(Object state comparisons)

----------

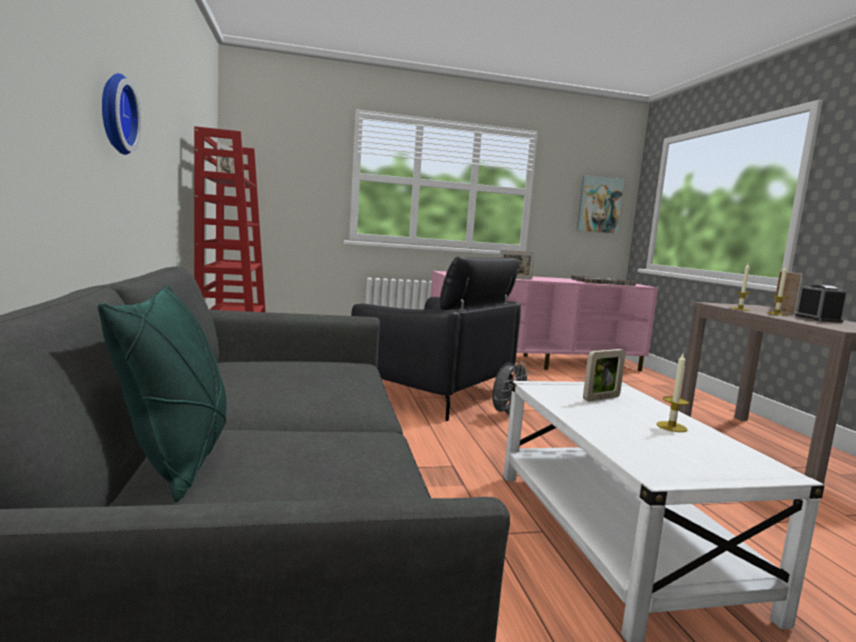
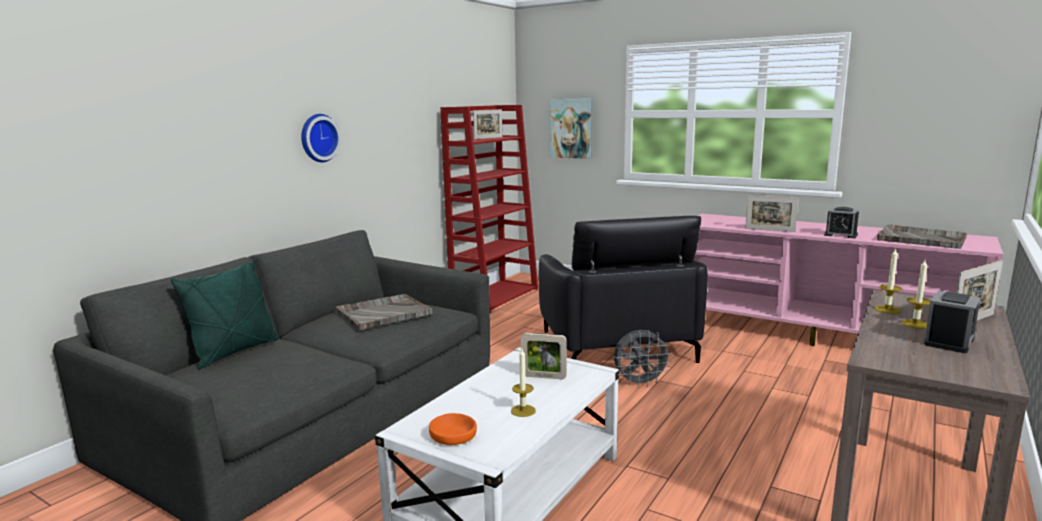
camera: 45 degrees right, 5 degrees up
picture [577,175,624,234] -> picture moved to [549,99,593,159]
none -> grey tray [336,294,433,330]
none -> orange bowl [429,413,477,445]
none -> alarm clock [824,207,859,238]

----------

INSTRUCTIONS FOR THE TASK:
Go through the records and repeat each one exactly, skipping anything that is a picture.

ANSWER BELOW:
camera: 45 degrees right, 5 degrees up
picture [577,175,624,234] -> picture moved to [549,99,593,159]
none -> grey tray [336,294,433,330]
none -> orange bowl [429,413,477,445]
none -> alarm clock [824,207,859,238]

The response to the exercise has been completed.